WHAT THE TASK REQUIRES:
Find every line containing the string "rare" in the data below, and report how many there are, with no other words.

Saved data entries:
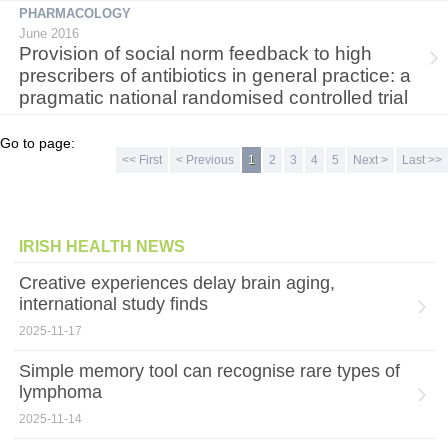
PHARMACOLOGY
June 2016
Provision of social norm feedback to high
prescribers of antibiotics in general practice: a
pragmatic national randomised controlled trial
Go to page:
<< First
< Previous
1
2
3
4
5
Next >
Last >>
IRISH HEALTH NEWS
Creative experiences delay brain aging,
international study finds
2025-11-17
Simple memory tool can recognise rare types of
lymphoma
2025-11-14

==

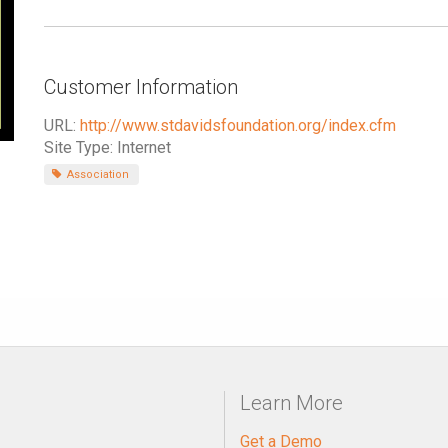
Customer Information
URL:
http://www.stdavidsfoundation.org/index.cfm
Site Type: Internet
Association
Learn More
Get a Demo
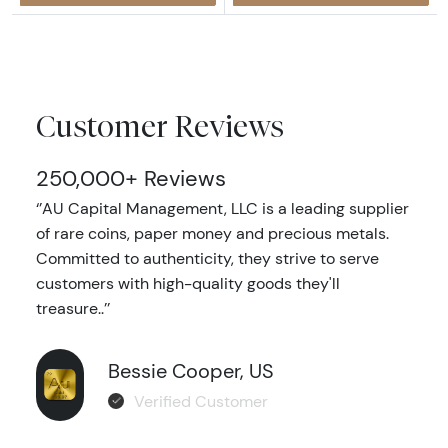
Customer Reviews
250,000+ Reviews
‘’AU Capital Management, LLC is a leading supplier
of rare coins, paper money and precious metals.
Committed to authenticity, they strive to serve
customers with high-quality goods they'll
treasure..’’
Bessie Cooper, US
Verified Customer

RESPONSE TO THE TASK:
2